DMA copy : The CPU commands the DMA controller to move data, freeing the CPU after the transfer.

Context switch : The CPU switches from user mode to kernel mode when a system call is made and back again when it returns.

Read Operation

If the requested data is already in the process's page cache, it is read directly from memory. Otherwise the data is first loaded into the kernel's read buffer and then copied to the user page.

read(file_fd, tmp_buf, len);

A traditional read triggers two context switches, one DMA copy, and one CPU copy.

The read flow:

User process calls read(), switching from user space to kernel space.

CPU uses DMA to move data from memory or disk into the kernel's read buffer.

CPU copies data from the read buffer to the user buffer.

Context switches back to user space and the call returns.

Write Operation

When an application calls write(), data is first copied from the user page cache to the kernel's socket buffer, then from the socket buffer to the NIC for transmission.

A traditional write triggers two context switches, one CPU copy, and one DMA copy.

The write flow:

User process calls write(), switching to kernel space.

CPU copies data from the user buffer to the kernel's socket buffer.

CPU uses DMA to move data from the socket buffer to the NIC.

Context switches back to user space and the call returns.

Network I/O

Disk I/O

High‑performance I/O optimizations include:

Zero‑copy techniques.

Multiplexing (e.g., epoll).

PageCache usage.

PageCache is the OS cache for file data, reducing disk I/O by keeping file pages in memory. It enables near‑memory speed for sequential reads/writes.

PageCache read strategy : When a read request arrives, the kernel first checks if the data is in the page cache. If present, it reads directly from the cache; otherwise it schedules a disk I/O to load the needed pages into the cache.

If the data is in the cache, the disk is bypassed.

If not, the kernel reads a few pages from disk into the cache, then serves the request.

PageCache write strategy : A write() first writes to the page cache and marks the page as “dirty”. A background flusher later writes dirty pages to disk, triggered by low memory, dirty‑page age, or explicit sync() / fsync() calls.

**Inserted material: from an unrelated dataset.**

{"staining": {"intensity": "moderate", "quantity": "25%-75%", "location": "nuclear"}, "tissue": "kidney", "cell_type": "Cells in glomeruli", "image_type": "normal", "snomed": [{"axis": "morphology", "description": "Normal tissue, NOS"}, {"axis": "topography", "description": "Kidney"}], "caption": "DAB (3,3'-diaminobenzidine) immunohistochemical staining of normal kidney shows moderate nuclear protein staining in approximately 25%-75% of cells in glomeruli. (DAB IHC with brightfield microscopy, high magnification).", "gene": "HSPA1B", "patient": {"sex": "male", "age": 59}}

Storage I/O stack diagram:

The Linux I/O stack has three layers below the system‑call interface:

File‑system layer: the kernel copies user data into the file‑system cache.

Block layer: manages block‑device queues, merges and schedules I/O requests.

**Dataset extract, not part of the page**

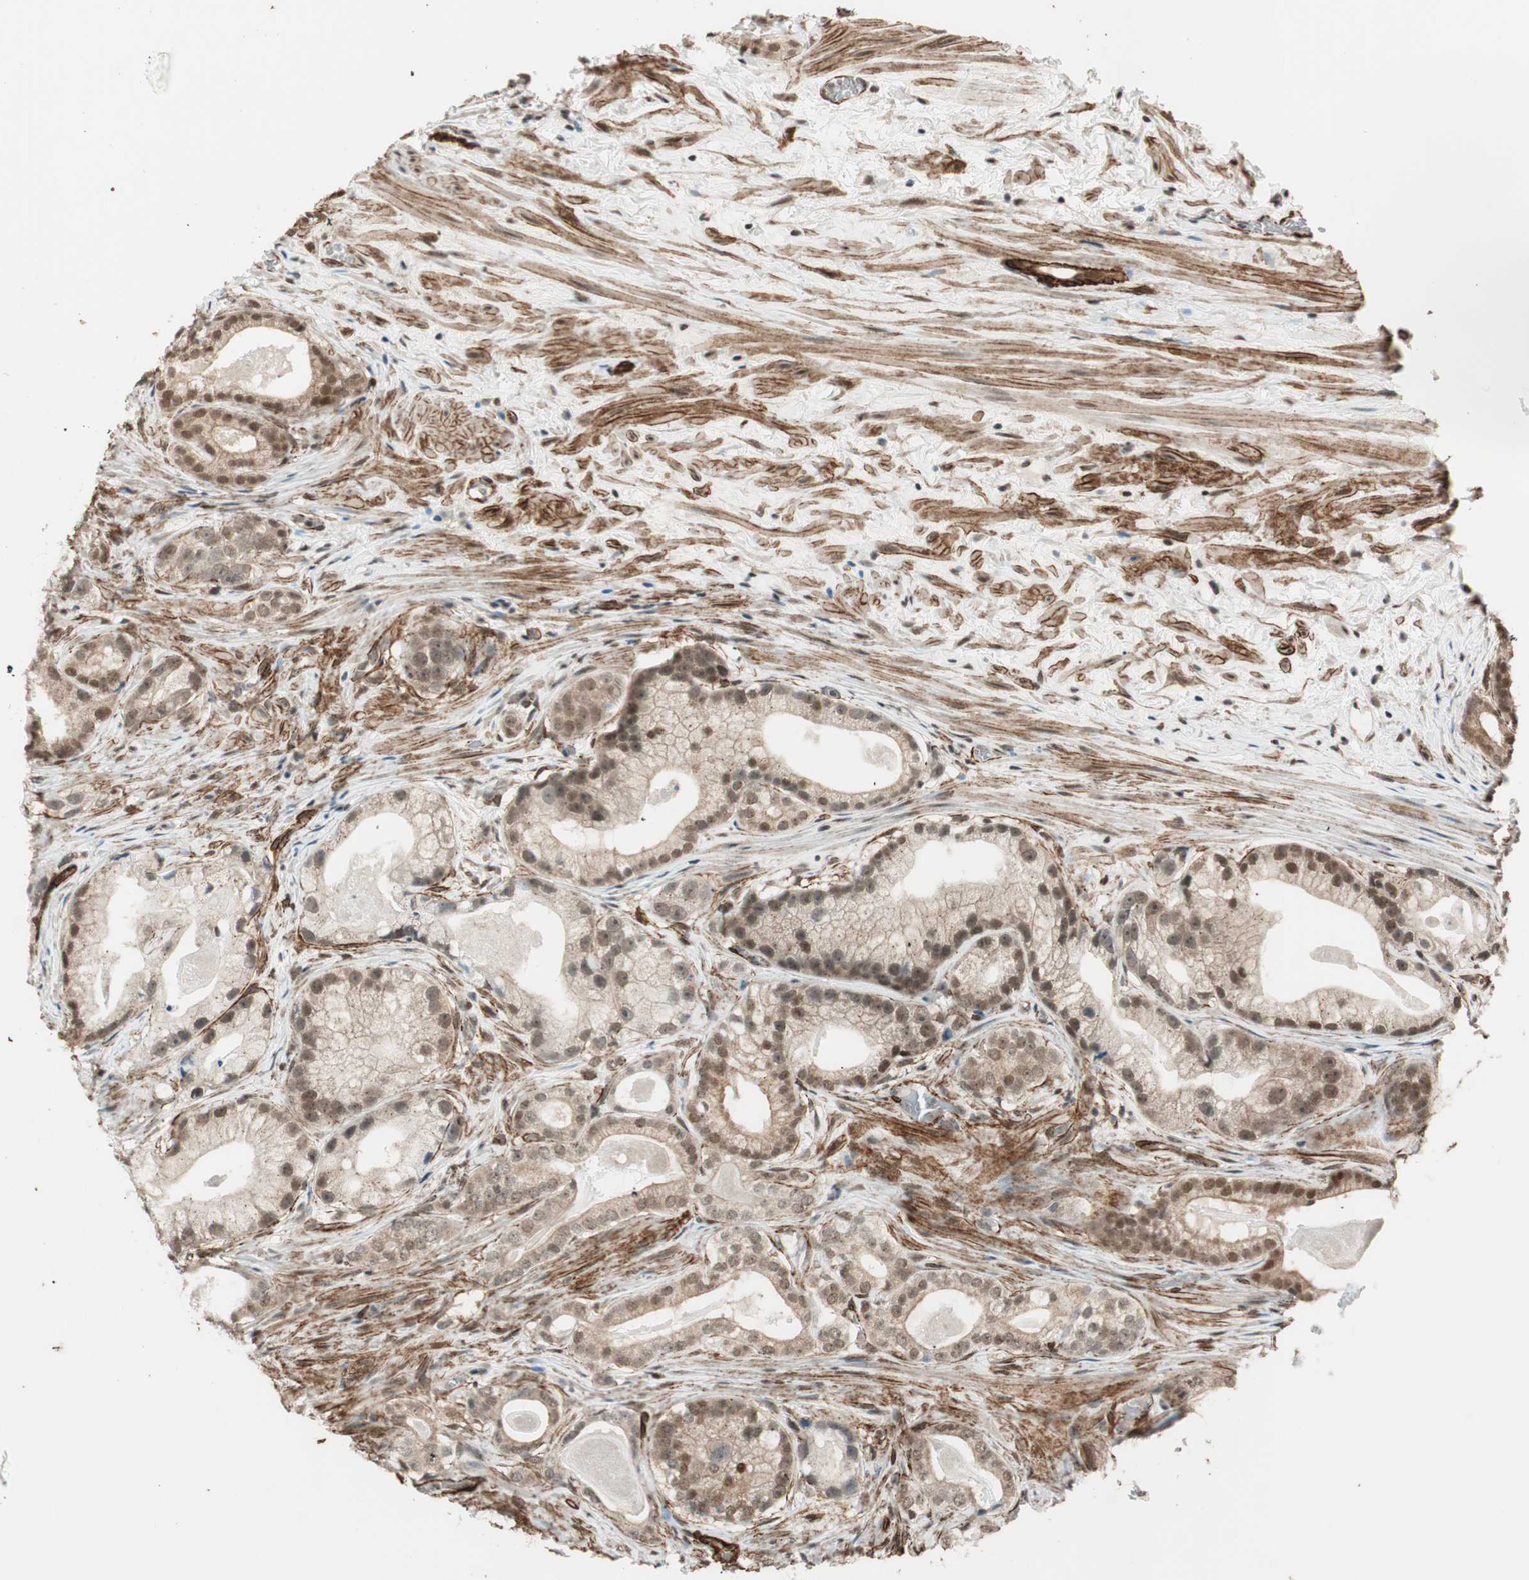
{"staining": {"intensity": "moderate", "quantity": ">75%", "location": "nuclear"}, "tissue": "prostate cancer", "cell_type": "Tumor cells", "image_type": "cancer", "snomed": [{"axis": "morphology", "description": "Adenocarcinoma, Low grade"}, {"axis": "topography", "description": "Prostate"}], "caption": "Moderate nuclear staining is appreciated in approximately >75% of tumor cells in prostate adenocarcinoma (low-grade). (DAB IHC, brown staining for protein, blue staining for nuclei).", "gene": "CDK19", "patient": {"sex": "male", "age": 59}}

Device layer: DMA directly interacts with the device.

Understanding this stack helps relate Buffered I/O, mmap, and Direct I/O to their positions in the hierarchy.

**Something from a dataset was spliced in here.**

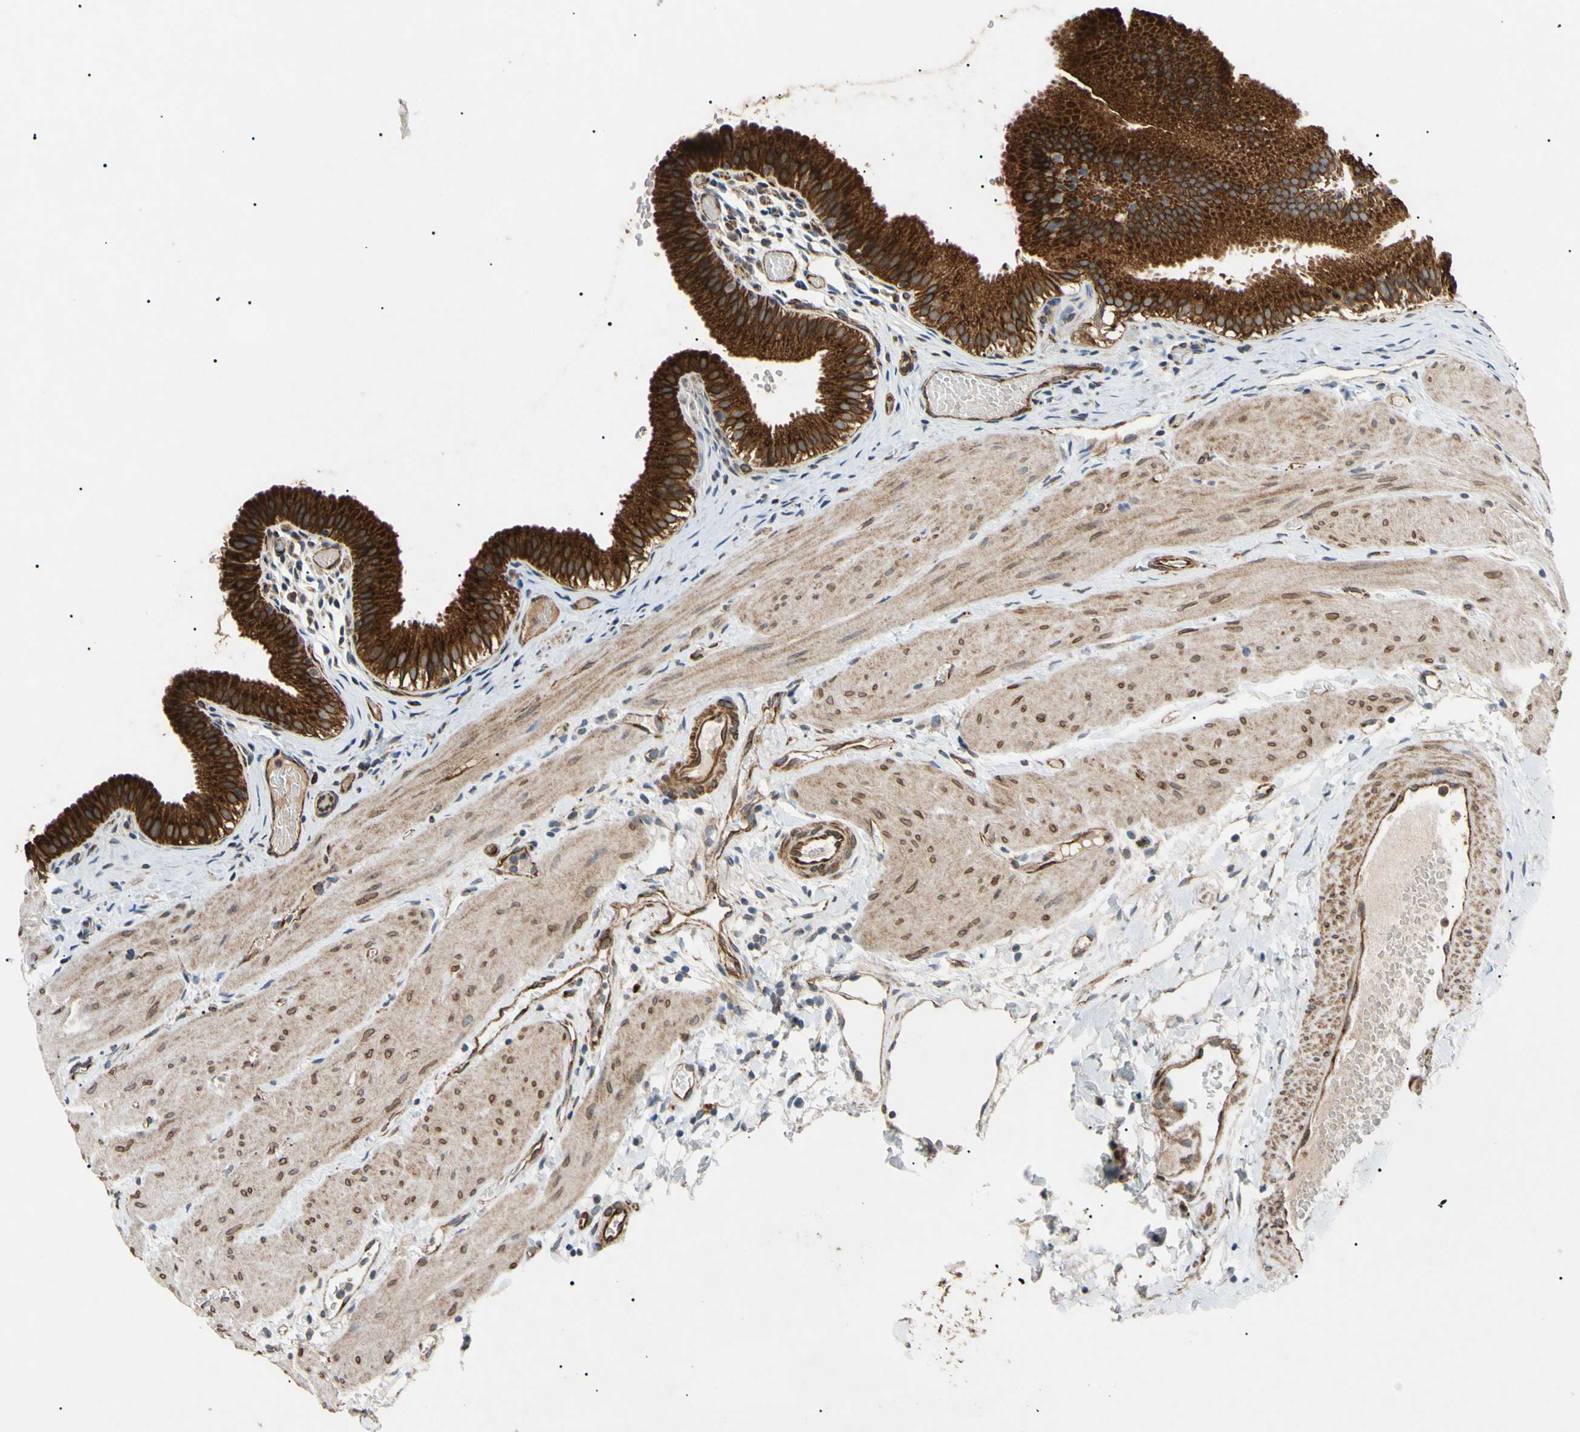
{"staining": {"intensity": "strong", "quantity": ">75%", "location": "cytoplasmic/membranous,nuclear"}, "tissue": "gallbladder", "cell_type": "Glandular cells", "image_type": "normal", "snomed": [{"axis": "morphology", "description": "Normal tissue, NOS"}, {"axis": "topography", "description": "Gallbladder"}], "caption": "High-power microscopy captured an IHC micrograph of benign gallbladder, revealing strong cytoplasmic/membranous,nuclear staining in about >75% of glandular cells.", "gene": "TUBB4A", "patient": {"sex": "female", "age": 26}}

Traditional Buffered I/O reads a “cold” file by creating a page cache entry, scheduling block‑device I/O, using DMA to fill the cache, and finally copying data to the user buffer—two copies in total. mmap maps the page cache directly into user space, eliminating the second copy.

Direct I/O bypasses the page cache, moving data directly between user buffers and the block device via DMA, reducing copies for writes and improving write throughput. Reads can be faster for the first access but may lose the cache benefit for subsequent reads.

Both mmap and Direct I/O require page‑aligned buffers; Direct I/O also demands I/O sizes that are multiples of the underlying block size.

Standard I/O buffering in the C library adds a user‑space buffer to reduce the number of expensive system calls. Functions like fflush and setbuf control this buffer.

Linux also distinguishes between Page Cache (file content) and Buffer Cache (raw block device data). Page Cache is tied to the file system, while Buffer Cache stores device blocks independent of any file system.